In this study we use six features to predict stock price direction. Three of these features are coming from the field of macroeconomics and the other three are coming from the field of technical analysis. We opted to include three variables from the field of macroeconomics as it is well-known that macroeconomic variables have an influence on stock prices. For the purposes of this study we use the following macroeconomic variables: (a) Gross National Product (GNP), (b) interest rate, and (c) inflation rate. According to a study by Al-Qenae et al. [3] it is found that an increase in inflation and interest rates have negative impact on stock prices, whereas an increase in GNP has positive effect on stock prices.

Respectively, we use the following three technical analysis indicators: (a) price volatility, (b) sector volatility and (c) mean absolute error (MAE). More details about the selected features are provided in Table 11.1.
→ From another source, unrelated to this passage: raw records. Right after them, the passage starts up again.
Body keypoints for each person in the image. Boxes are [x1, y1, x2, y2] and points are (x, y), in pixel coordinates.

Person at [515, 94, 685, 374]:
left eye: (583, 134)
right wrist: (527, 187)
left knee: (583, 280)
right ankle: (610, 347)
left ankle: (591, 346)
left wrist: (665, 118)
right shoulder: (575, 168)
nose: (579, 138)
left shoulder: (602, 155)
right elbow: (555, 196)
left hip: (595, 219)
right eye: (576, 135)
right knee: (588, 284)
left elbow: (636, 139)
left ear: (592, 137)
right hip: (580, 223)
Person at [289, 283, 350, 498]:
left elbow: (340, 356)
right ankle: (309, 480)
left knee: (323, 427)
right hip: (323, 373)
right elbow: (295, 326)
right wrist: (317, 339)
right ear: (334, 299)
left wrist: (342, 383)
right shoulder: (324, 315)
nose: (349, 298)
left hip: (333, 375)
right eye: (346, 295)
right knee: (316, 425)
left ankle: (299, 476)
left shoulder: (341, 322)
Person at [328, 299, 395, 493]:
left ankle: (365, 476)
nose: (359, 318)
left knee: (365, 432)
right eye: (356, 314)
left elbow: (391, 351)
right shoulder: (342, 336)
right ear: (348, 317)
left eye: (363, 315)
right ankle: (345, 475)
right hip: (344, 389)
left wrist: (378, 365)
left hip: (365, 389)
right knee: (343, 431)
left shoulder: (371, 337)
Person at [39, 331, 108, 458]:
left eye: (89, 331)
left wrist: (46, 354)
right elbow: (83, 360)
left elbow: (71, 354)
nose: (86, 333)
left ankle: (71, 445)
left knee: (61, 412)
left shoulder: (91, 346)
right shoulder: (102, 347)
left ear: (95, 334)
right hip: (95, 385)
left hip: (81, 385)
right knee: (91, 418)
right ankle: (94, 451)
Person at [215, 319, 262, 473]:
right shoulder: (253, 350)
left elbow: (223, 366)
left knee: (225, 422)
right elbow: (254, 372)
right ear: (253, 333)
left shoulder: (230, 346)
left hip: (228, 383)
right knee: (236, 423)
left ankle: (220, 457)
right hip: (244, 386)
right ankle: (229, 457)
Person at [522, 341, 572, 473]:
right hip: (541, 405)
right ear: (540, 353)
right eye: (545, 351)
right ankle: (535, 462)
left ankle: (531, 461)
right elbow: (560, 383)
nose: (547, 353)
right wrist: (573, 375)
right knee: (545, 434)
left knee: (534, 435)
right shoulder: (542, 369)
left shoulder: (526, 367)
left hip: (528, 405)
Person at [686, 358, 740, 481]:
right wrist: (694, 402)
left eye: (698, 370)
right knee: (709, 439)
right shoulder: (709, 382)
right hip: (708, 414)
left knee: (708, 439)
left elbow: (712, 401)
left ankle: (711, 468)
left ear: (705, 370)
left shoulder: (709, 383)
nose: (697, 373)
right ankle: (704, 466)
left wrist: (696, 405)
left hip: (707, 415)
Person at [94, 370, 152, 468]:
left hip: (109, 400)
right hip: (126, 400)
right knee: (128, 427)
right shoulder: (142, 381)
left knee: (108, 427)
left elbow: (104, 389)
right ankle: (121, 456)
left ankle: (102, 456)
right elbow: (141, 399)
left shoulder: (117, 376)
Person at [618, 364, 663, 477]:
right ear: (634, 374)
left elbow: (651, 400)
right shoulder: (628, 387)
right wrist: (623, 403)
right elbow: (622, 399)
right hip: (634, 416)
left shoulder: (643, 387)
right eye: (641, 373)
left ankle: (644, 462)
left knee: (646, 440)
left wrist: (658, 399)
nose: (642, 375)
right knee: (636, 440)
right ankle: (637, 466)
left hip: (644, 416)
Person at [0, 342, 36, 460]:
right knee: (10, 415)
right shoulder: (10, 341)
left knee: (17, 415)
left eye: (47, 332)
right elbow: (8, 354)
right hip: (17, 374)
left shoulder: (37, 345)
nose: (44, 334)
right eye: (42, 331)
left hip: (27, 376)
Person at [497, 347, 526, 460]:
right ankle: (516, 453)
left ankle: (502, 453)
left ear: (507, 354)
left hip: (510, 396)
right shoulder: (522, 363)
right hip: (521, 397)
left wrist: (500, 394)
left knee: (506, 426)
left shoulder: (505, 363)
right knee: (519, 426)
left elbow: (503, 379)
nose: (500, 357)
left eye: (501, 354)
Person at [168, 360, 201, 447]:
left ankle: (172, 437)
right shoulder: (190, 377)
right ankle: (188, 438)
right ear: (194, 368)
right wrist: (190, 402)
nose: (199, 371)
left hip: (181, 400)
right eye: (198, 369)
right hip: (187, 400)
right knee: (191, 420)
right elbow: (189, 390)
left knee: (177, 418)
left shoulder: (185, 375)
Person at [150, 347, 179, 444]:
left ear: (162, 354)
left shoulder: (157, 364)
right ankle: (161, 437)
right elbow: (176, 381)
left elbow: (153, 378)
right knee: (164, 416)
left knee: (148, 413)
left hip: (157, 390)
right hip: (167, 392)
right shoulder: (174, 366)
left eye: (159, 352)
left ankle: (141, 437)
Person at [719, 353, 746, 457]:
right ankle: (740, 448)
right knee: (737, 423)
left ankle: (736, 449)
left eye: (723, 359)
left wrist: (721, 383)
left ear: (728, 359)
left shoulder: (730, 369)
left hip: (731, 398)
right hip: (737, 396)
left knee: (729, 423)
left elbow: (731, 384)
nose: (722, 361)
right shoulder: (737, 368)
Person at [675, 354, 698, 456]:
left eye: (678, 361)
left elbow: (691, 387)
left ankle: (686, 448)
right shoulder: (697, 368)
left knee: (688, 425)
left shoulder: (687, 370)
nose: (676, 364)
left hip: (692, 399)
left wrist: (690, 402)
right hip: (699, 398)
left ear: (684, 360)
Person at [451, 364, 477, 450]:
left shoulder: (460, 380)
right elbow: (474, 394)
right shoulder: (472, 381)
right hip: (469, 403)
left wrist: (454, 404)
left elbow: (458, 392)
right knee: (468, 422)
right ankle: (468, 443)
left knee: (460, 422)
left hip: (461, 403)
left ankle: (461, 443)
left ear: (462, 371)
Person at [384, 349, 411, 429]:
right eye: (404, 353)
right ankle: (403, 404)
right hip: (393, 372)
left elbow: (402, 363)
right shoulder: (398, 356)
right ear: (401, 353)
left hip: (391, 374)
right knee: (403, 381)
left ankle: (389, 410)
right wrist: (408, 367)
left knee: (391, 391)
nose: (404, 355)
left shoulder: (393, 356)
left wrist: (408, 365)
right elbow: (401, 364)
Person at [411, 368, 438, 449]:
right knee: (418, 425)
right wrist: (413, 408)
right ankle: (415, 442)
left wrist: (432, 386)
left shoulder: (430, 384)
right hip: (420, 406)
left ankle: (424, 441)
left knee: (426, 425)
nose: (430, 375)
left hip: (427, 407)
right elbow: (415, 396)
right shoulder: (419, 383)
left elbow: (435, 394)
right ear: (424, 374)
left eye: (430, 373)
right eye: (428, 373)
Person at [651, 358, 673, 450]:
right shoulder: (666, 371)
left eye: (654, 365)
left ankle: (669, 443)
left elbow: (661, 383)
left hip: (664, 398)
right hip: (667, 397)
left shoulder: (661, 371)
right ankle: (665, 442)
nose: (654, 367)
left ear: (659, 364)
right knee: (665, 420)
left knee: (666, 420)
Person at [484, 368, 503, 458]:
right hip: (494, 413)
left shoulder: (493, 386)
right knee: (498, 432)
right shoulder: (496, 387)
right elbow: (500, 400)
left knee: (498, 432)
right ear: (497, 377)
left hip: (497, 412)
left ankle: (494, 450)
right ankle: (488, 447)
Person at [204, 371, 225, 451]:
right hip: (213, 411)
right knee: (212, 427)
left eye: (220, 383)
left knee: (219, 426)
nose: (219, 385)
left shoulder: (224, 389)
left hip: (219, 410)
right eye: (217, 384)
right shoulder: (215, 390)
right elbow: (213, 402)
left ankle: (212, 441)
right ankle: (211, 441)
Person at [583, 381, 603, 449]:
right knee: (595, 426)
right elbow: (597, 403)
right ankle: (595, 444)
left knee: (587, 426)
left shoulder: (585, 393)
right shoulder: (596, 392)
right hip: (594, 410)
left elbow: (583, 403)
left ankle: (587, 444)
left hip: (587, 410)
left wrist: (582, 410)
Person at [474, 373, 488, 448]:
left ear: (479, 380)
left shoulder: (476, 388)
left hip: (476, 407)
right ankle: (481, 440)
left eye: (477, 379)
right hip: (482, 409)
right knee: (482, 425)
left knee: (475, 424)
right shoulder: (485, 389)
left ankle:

Table 11.1 Features used in SVM

5 Results and Conclusions

Figure 11.7 illustrates the mean forecasting accuracy of the proposed model in predicting stock price direction 1, 5, 10, 15, 20, 25 and 30 days ahead.

Fig. 11.7
figure 7

Mean forecasting accuracy of the proposed model in predicting stock price direction

By observing Fig. 11.7, it is evident that the best mean forecasting accuracy of the proposed model is obtained for predicting stock price direction 1-day ahead. Furthermore, the forecasting accuracy falls drastically when the horizon increases. Indeed, the mean forecasting accuracy of the proposed model is slightly better than simple random guessing when it comes to predicting stock price direction 30-days ahead. This latest finding comes in support of the Efficient Markets Hypothesis [5], which posits that stock prices already reflect all available information and therefore technical analysis cannot be used successfully to forecast future prices. According to the Efficient Markets Hypothesis, stock prices will only respond to new information and since new information cannot be predicted in advance, stock price direction cannot be reliably forecasted. Therefore, according to the Efficient Markets Hypothesis, stock prices behave like a random walk. To conclude the proposed model can be helpful in forecasting stock price direction 1–5-days ahead. For longer horizons, the forecasting accuracy of the proposed model falls drastically and it is slightly better than simple random guessing.